======== Texte présenté
François Moses : un homme et son voilier

GASPÉ | Pour un néophyte, discuter avec François Moses à propos de sa passion pour la voile, c’est comme entrer dans un nouvel univers foisonnant de découvertes et d’expressions aux sonorités exotiques..

L’interlocuteur n’a d’autre choix que de commencer à rêver à hisser la voile en tractant la drisse pour une manoeuvre d’empannage, même s’il n’est pas tout à fait certain si ce qu’il vient de penser (ou d’écrire) a du sens.

Qu’à cela ne tienne. Nouvellement retraité de la direction du Club Nautique Jacques-Cartier, François Moses se veut le plus inclusif possible et partage volontiers ses expériences, son savoir-faire et son amour de la voile avec qui veut bien apprendre.

À preuve, d’autres capitaines et lui ont lancé un projet de voile communautaire afin de populariser ce sport qui peut être intimidant pour ceux qui n’ont jamais eu la chance de baigner dans ce monde fascinant, quoiqu’encore un peu underground ici au Québec. Trêve de bavardage, c’est maintenant le temps de monter à bord!


François Moses, nouvellement retraité de la direction du Club Nautique Jacques-Cartier, sur son voilier, le Clariska. Photo : Jean-Philippe Thibault

De l’Abitibi à la Gaspésie

En ce mardi après-midi ensoleillé, la marina de Gaspé n’est pas encore tout à fait réveillée. La moitié des voiliers sont à quai. L’autre est encore en cale sèche dans l’attente d’une mise à l’eau.

Au loin, le son d’une meule se fait entendre, entre deux rires francs de plaisanciers qui appliquent les dernières retouches de peinture à leur embarcation. Le sifflement de la brise résonne dans la baie en cette journée quelque peu venteuse.

Dans l’aire d’hivernage, les mâts se comptent par dizaines et donnent l’impression d’une forêt clairsemée. La haute saison approche à grand pas. Sur le Clariska, François Moses s’affaire à ses tâches annuelles d’entretien, alternant entre des menus travaux d’électricité et de plomberie, routine obligatoire pour tout loup de mer. Ce n’est pas son moment préféré, mais le jeu en vaut amplement la chandelle.

Né à l’autre bout du Québec, en Abitibi – patrie qui abrite près de 20 000 lacs mais qui ne connaît pas l’eau salée – François Moses déménage rapidement avec sa famille à Valleyfield, vers la fin des années 1960. Son affection pour les bateaux remonte à sa tendre enfance. « J’ai toujours aimé l’eau, les bateaux. Ado, je demandais à mon père de me mener avec le canot sur la baie à Valleyfield et je l’appelais en fin de journée pour qu’il revienne me chercher », se rappelle-t-il.
================
Consigne donnée 1
Dans l'article sur François Moses, recopiez tel quel le passage qui commence aux mots « De l’Abitibi à » et s'arrête après « amplement la chandelle. ».
======== Données fournies
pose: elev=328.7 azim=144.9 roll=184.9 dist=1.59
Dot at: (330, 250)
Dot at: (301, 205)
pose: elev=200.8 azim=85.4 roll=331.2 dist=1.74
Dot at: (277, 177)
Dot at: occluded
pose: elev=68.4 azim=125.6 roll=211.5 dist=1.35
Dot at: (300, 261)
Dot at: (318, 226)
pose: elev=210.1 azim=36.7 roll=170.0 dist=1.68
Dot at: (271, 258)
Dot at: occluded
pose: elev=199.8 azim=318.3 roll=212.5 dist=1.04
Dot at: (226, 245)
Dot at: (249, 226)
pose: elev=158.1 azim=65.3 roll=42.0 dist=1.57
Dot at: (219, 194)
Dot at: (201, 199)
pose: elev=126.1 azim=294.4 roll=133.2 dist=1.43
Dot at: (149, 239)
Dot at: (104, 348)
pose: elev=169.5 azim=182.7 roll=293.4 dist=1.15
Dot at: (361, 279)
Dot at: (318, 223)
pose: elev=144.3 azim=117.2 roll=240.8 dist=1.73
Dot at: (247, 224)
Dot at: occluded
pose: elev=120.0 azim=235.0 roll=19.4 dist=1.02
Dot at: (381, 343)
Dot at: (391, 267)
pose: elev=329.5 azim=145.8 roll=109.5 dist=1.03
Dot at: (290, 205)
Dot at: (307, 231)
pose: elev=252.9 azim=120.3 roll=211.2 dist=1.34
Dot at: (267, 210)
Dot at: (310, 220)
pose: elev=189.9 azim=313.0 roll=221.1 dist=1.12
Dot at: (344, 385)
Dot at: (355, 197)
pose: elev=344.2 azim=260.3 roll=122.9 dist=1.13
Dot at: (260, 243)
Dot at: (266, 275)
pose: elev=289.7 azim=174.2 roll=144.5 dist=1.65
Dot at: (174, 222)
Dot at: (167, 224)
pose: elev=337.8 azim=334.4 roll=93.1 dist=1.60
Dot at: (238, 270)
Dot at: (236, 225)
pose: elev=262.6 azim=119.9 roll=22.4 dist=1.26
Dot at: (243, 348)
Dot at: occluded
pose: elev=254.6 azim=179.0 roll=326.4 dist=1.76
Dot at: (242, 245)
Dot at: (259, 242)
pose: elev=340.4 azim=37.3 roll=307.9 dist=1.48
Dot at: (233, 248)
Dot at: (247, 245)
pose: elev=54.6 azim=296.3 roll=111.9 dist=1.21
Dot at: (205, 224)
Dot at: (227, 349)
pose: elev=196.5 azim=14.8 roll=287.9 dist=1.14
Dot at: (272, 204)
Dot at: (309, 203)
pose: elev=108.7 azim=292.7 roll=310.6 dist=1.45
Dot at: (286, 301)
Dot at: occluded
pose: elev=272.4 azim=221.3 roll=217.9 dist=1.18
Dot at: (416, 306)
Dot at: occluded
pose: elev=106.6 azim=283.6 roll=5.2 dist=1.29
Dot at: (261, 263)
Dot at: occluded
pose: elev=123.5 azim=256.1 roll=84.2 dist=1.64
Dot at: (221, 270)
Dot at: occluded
================
Consigne donnée 2
Extrayez des enregistrements, sans rien y changer, les lignes qui vont de celle contenant « pose: elev=108.7 azim=292.7 » jusqu'à la fin des enregistrements, les deux bornes comprises.

Réponse attendue 1
De l’Abitibi à la Gaspésie

En ce mardi après-midi ensoleillé, la marina de Gaspé n’est pas encore tout à fait réveillée. La moitié des voiliers sont à quai. L’autre est encore en cale sèche dans l’attente d’une mise à l’eau.

Au loin, le son d’une meule se fait entendre, entre deux rires francs de plaisanciers qui appliquent les dernières retouches de peinture à leur embarcation. Le sifflement de la brise résonne dans la baie en cette journée quelque peu venteuse.

Dans l’aire d’hivernage, les mâts se comptent par dizaines et donnent l’impression d’une forêt clairsemée. La haute saison approche à grand pas. Sur le Clariska, François Moses s’affaire à ses tâches annuelles d’entretien, alternant entre des menus travaux d’électricité et de plomberie, routine obligatoire pour tout loup de mer. Ce n’est pas son moment préféré, mais le jeu en vaut amplement la chandelle.

Réponse attendue 2
pose: elev=108.7 azim=292.7 roll=310.6 dist=1.45
Dot at: (286, 301)
Dot at: occluded
pose: elev=272.4 azim=221.3 roll=217.9 dist=1.18
Dot at: (416, 306)
Dot at: occluded
pose: elev=106.6 azim=283.6 roll=5.2 dist=1.29
Dot at: (261, 263)
Dot at: occluded
pose: elev=123.5 azim=256.1 roll=84.2 dist=1.64
Dot at: (221, 270)
Dot at: occluded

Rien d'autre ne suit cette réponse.